Ian Stamp, chairman of Norfolk and Norwich Camra, said: “I would say the main challenges facing pubs are changes in society, duty and rates, and the [brewery] tie.
“People have far more choice as to what to do with their leisure time nowadays, with sports activities, restaurants, home entertainment and social media all being alternatives to the pub.
“And because of the combined effect of beer duty – one of the highest in Europe, at 50p+ per pint – and business rates, levied in a very unfair way on pubs, pub visits are a relatively expensive option.
“This is exacerbated for ‘tied’ pubs, who have to buy their beer at much higher prices than non-tied pubs.”
Challenges for the independents
The challenge of competing with major international chains in a tough trading environment has been blamed for the demise of three independent eateries in Norwich in January.
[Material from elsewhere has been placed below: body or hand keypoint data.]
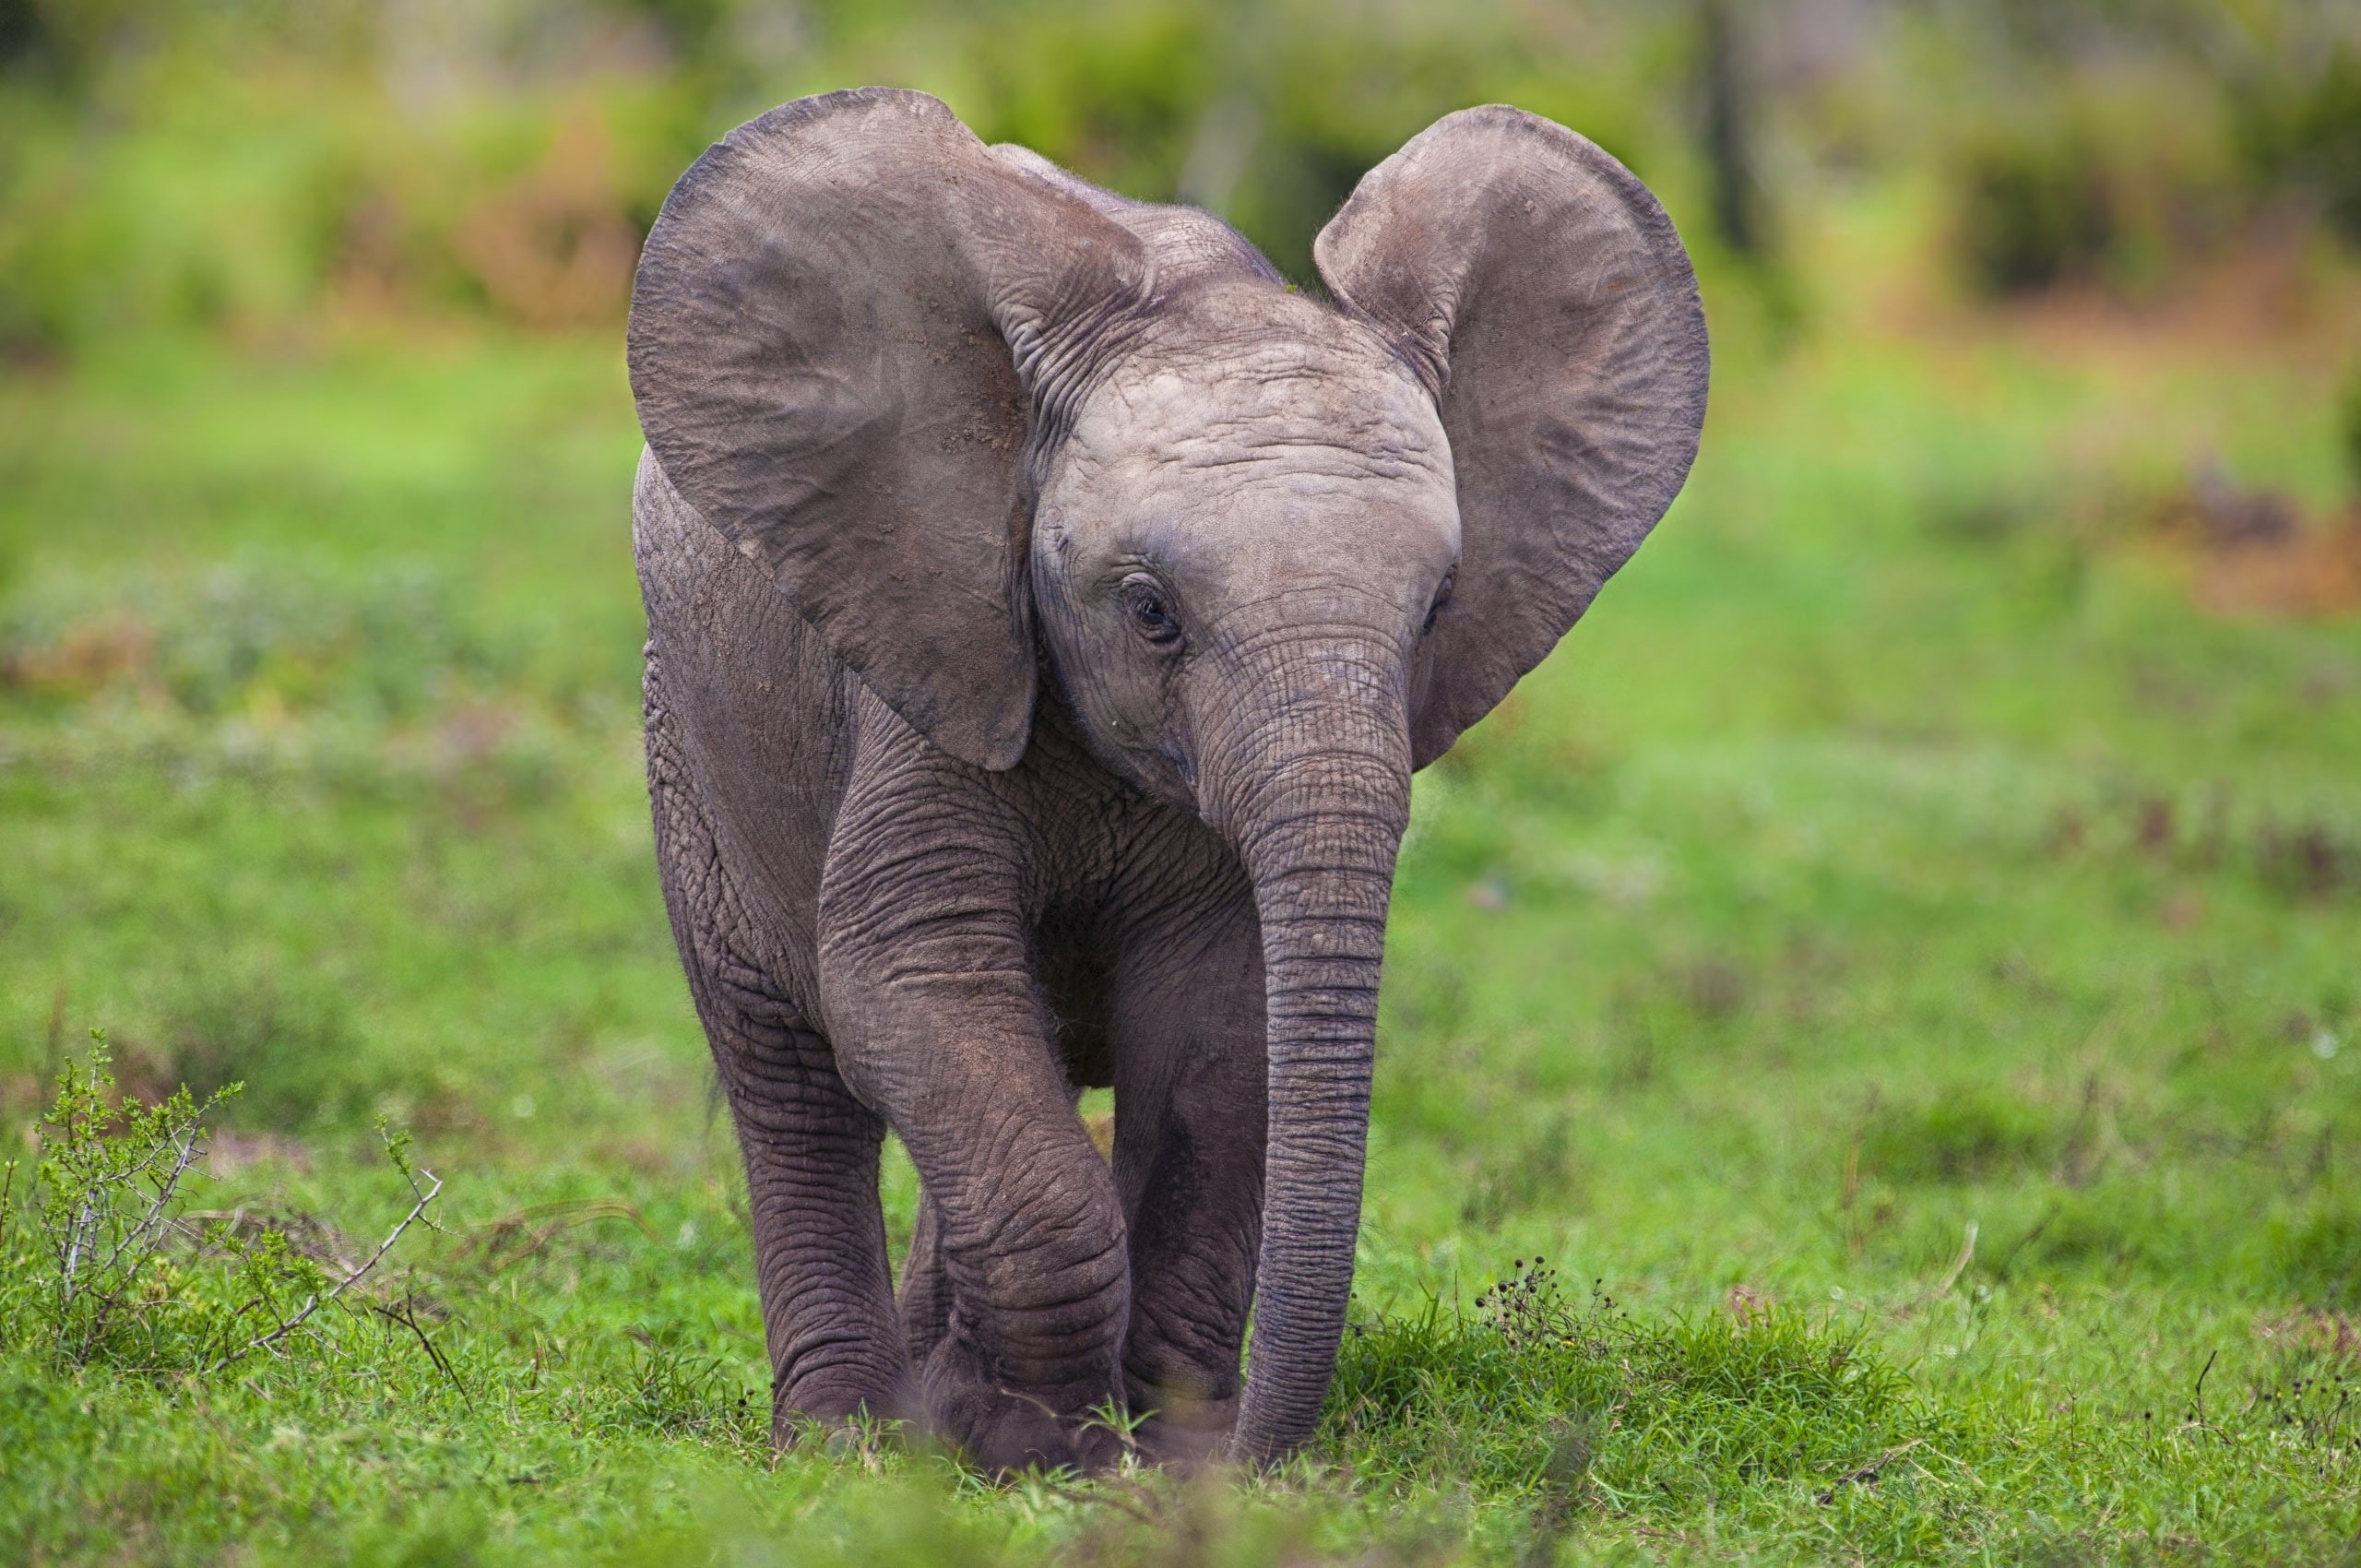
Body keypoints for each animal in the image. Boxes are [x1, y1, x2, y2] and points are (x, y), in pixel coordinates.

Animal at [625, 87, 1706, 1472]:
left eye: (1434, 612)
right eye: (1150, 612)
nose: (1249, 1447)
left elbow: (1217, 1028)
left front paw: (1147, 1447)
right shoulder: (931, 665)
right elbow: (911, 976)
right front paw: (1033, 1440)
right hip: (689, 730)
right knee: (790, 1073)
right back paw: (846, 1436)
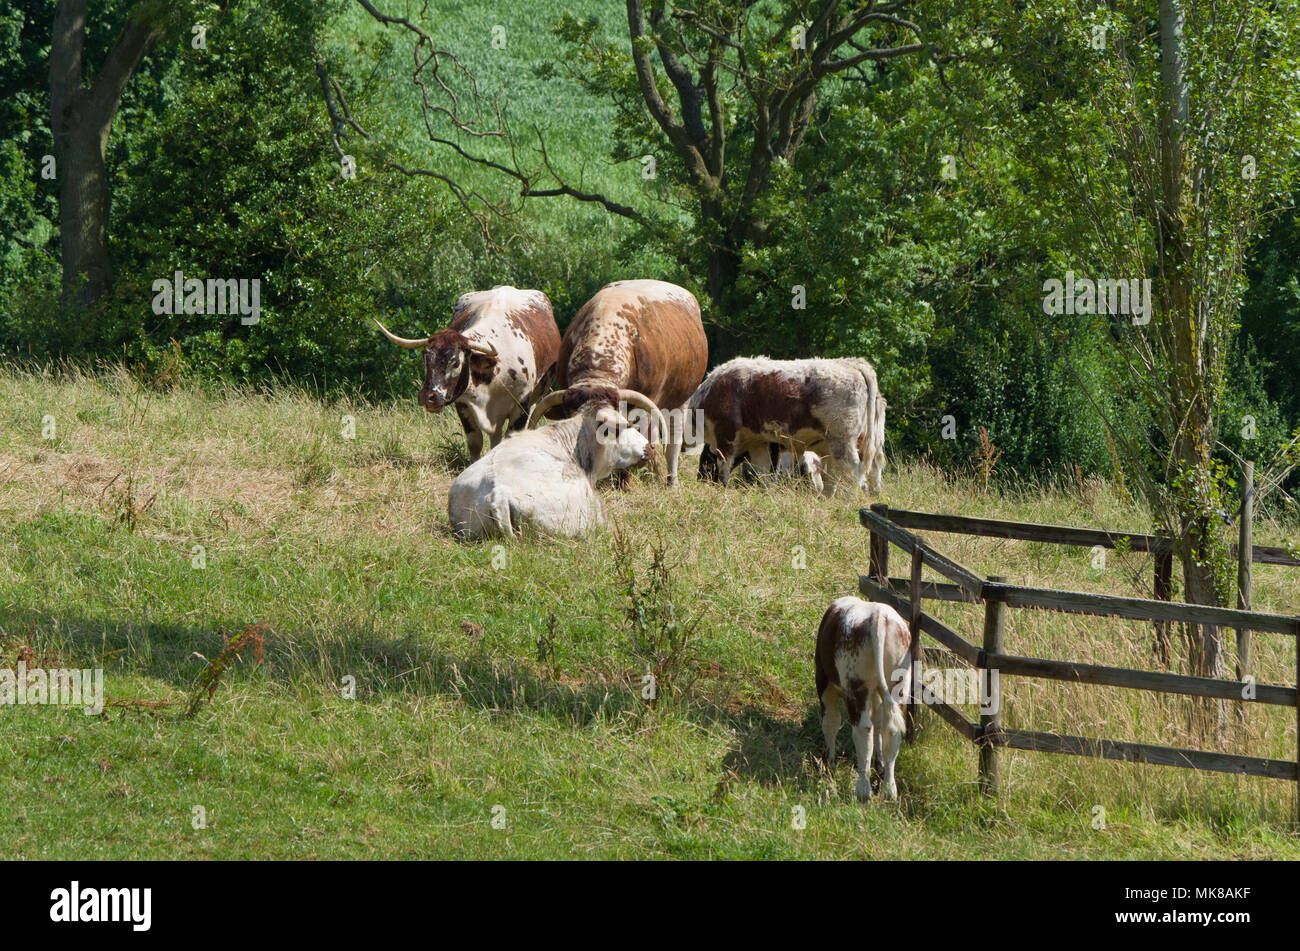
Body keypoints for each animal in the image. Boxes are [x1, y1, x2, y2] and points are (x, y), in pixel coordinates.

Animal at [374, 281, 561, 459]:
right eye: (425, 359)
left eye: (455, 362)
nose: (428, 397)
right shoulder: (463, 404)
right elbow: (475, 442)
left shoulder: (522, 407)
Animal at [691, 355, 883, 498]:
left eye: (705, 461)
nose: (700, 480)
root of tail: (853, 363)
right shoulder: (760, 443)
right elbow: (762, 471)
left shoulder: (726, 434)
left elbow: (724, 465)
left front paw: (721, 488)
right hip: (861, 442)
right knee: (867, 470)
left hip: (842, 440)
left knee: (849, 469)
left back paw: (844, 498)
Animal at [811, 597, 915, 800]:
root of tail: (879, 615)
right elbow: (879, 727)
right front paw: (879, 766)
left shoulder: (824, 682)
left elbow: (831, 722)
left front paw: (829, 764)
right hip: (898, 687)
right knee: (891, 730)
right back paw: (889, 789)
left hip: (856, 687)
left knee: (863, 729)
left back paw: (863, 790)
After the demise of fried chicken restaurant Woolf and Bird, which opened on Exchange Street in March 2017, owner Francis Woolf said: “We found ourselves competing with chain restaurants, whose corporate structure and funding mean they can weather the tough times, while some independent outlets suffer and die.”
Just a week later, Kate and Dan Searle announced that the Reindeer Pub and Kitchen, on Dereham Road, would close because the business had become “unworkable”.
And January also saw the closure of the E Street Smokehouse on Exchange Street after just seven months of trading. A spokesman said: “Like others before us, we have attempted to bring locally-owned and independent eateries into the city centre – and like others before us, we have found the tough economic climate, and the relentless march of corporate chain restaurants with deeper pockets than we can ever hope for, impossible to compete with.”